Face aux pays émergents et aux géants américains, il faut construire l'Europe des télécoms

Face aux mutations du monde, l'impératif industriel s'impose à l'Europe pour éviter le déclin. C'est le thème choisi pour les 6es Rencontres de l'entreprise européenne qui se dérouleront le 23 novembre prochain, en partenariat avec Roland Berger Strategy Consultants et HEC.

Les pays émergents étaient la principale réserve de croissance des grands opérateurs de télécommunications européens. Et les voilà en train de devenir l'une des premières sources de concurrence. Terrains de chasse privilégiés des Vodafone, France Télécome et autres Telefonica, l'Afrique, l'Inde ou l'Amérique du Sud disposent aujourd'hui de leurs propres mastodontes en télécommunications - des groupes comme l'indien Bharti Airtel ou le sud-africain MTN, qui puisent leur puissance financière de la taille et de la croissance démographique de leurs marchés d'origine, riches de plusieurs centaines de millions d'utilisateurs, pour pouvoir s'implanter dans d'autres pays voire sur d'autres continents. Et créer ainsi des passerelles « Sud-Sud » qui mettent totalement à l'écart les acteurs de l'hémisphère Nord jusque-là dominants.

Dans le passé, quelques petites « prises » éparses avaient permis de mesurer l'appétit grandissant de ces nouveaux monstres. Mais c'est le rachat, début avril 2010, de Zain Africa par l'indien Bharti Airtel qui a véritablement bousculé la polarité « Nord-Sud » des télécommunications mondiales.

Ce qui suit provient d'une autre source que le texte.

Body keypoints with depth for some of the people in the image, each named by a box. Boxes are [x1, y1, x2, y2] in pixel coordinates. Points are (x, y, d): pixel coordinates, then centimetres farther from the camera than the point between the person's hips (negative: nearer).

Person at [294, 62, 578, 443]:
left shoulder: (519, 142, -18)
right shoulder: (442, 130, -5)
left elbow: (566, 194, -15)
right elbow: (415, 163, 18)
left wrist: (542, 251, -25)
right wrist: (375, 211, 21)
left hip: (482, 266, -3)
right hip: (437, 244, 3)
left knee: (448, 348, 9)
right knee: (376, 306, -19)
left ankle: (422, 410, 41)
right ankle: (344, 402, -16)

D'une part, c'était la première fois qu'un opérateur indien achetait un acteur mondial. D'autre part, Bharti Airtel a devancé dans la dernière droite Vivendi. Et pas seulement pour une question de prix, même si le groupe de communication français n'était pas prêt à se montrer plus généreux que les 9 milliards de dollars mis sur la table par son concurrent indien. Bharti Airtel a aussi emporté Zain Africa parce que son modèle économique a prouvé son efficacité dans les marchés émergents, là où le nombre d'abonnés croît souvent de plusieurs millions par mois (plus de 20 millions rien qu'en Inde), mais là aussi où l'utilisateur de téléphone mobile ne consomme que quelques euros par mois (3 euros en moyenne en Inde), très loin des factures qui ont cours dans les pays développés. Résultat, pour pouvoir dégager un peu de marge, l'opérateur doit disposer de structures de coûts les plus légères possibles, par exemple en partageant avec d'autres opérateurs ses infrastructures (antennes, équipements...), et il doit proposer à ses clients des services utiles et bon marché. Les opérateurs en télécoms des pays émergents sont ainsi devenus des spécialistes des systèmes de micropaiement face à un secteur bancaire déficient ou quasi inexistant.

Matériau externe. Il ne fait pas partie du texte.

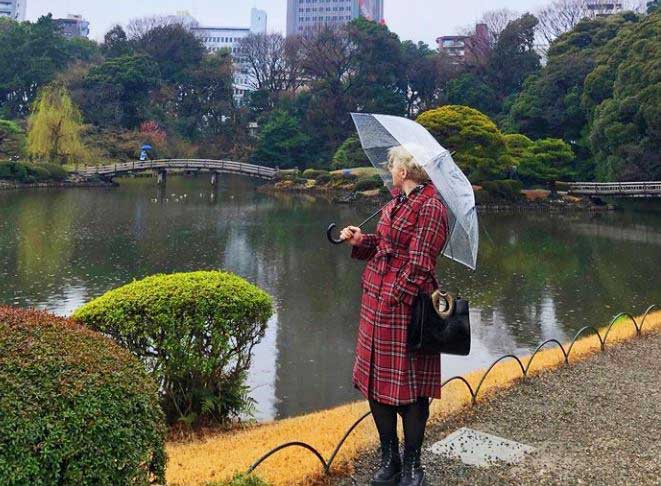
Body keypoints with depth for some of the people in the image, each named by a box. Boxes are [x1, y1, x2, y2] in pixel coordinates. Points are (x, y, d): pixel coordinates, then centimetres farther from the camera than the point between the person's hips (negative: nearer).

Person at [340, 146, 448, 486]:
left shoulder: (430, 208, -12)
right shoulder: (396, 203, 14)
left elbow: (418, 265, -16)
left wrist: (393, 297, -17)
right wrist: (360, 240, 1)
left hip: (404, 305, -9)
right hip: (377, 300, 9)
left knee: (409, 388, 2)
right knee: (376, 382, 12)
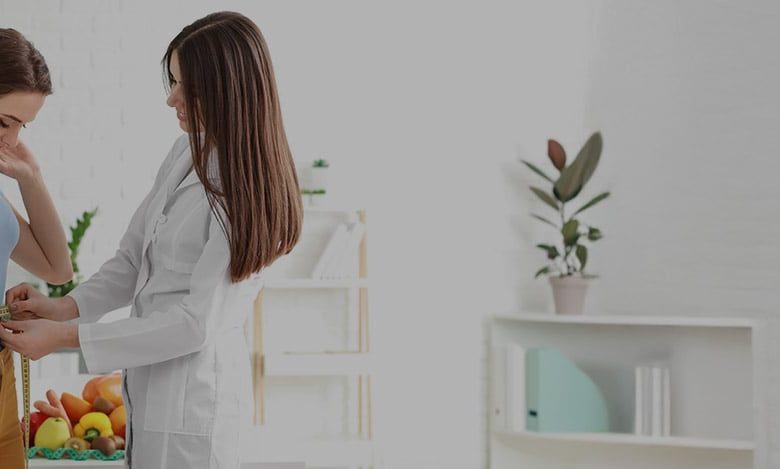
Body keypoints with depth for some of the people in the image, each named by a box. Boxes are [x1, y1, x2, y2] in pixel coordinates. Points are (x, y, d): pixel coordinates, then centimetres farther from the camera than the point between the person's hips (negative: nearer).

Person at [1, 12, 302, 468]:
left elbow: (198, 324, -21)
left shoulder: (246, 195, -20)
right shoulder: (188, 152, 5)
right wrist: (67, 306, -8)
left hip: (192, 397, -8)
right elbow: (133, 260, 9)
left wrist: (66, 336, -20)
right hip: (154, 380, 8)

Dans ce contexte, les opérateurs occidentaux peuvent-ils encore rivaliser ? Mais encore : les opérateurs ont-ils vraiment intérêt à riposter frontalement face à ces nouveaux géants au risque d'entraîner une surchauffe des prix sur les quelques cibles encore disponibles dans les pays émergents ? La nouvelle puissance des opérateurs télécoms du Sud, mais aussi de ceux qui règnent aux États-Unis, montre en effet à quel point la taille du marché local est primordiale. Or, en Europe, aucun groupe de télécoms n'a encore réussi à devenir véritablement paneuropéen.

Vodafone est très avancé mais reste cantonné au mobile sur un marché mêlant de plus en plus fixe et mobile. Avancé, Telefonica l'est aussi, mais l'espagnol reste minoritaire chez Telecom Italia et n'a jamais passé les Pyrénées. Enfin, France Télécomn'est ni en Italie ni en Allemagne. Impossible d'afficher dans ces conditions la même base de clientèle que les Indiens, les Africains ou les Américains et dégager, comme eux, les économies d'échelle qui en découlent.

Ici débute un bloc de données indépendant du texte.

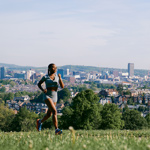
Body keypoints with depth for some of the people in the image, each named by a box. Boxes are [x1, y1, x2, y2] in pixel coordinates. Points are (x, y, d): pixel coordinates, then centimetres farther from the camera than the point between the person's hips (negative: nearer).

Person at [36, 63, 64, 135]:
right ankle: (56, 129, -25)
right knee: (54, 111, -23)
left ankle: (40, 122, 45)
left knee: (49, 114, 14)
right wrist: (42, 90, -9)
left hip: (54, 97, 5)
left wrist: (60, 78, -18)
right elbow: (39, 84, 11)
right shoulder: (45, 77, -3)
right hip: (47, 96, -5)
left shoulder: (57, 76, 4)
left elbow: (62, 86, -3)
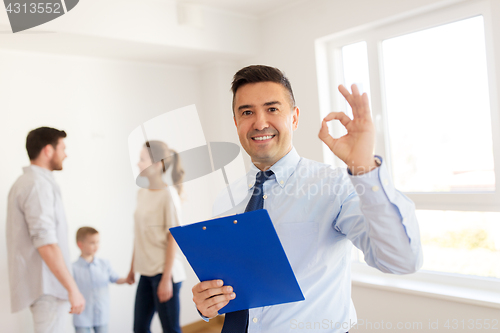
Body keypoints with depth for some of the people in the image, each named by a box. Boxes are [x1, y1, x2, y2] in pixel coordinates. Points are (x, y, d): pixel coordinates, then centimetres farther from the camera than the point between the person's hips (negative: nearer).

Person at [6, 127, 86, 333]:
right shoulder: (38, 185, -16)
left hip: (40, 283, 10)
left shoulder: (25, 182, 16)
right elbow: (46, 243, -24)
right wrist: (72, 289, -22)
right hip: (47, 285, -10)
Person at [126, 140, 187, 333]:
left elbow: (173, 239, -13)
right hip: (146, 272, 7)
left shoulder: (168, 195, -12)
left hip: (164, 272, -7)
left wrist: (166, 279, -14)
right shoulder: (142, 194, 8)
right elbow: (139, 236, 13)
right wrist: (132, 268, 15)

Des tentatives ont bien eu lieu dans le passé. Mais les liens croisés entre France Télécom et Deutsche Telekom n'ont pas résisté à l'éclatement de la crise Internet. Et si les deux groupes ont bien rapproché en 2010 leurs filiales britanniques, l'expérience reste isolée. La construction européenne est un concept en panne alors que les opérateurs européens auraient intérêt à relancer une forme de coopération pour créer une riposte concurrentielle crédible.

La réflexion pourrait même aller au-delà des télécoms et impliquer l'ensemble de la filière, depuis les moyens de communication jusqu'aux groupes de médias. Car, à terme, c'est l'industrie européenne des technologies tout entière qui risque de se trouver prise en étau entre les géants émergents des télécoms et les monstres américains de l'Internet.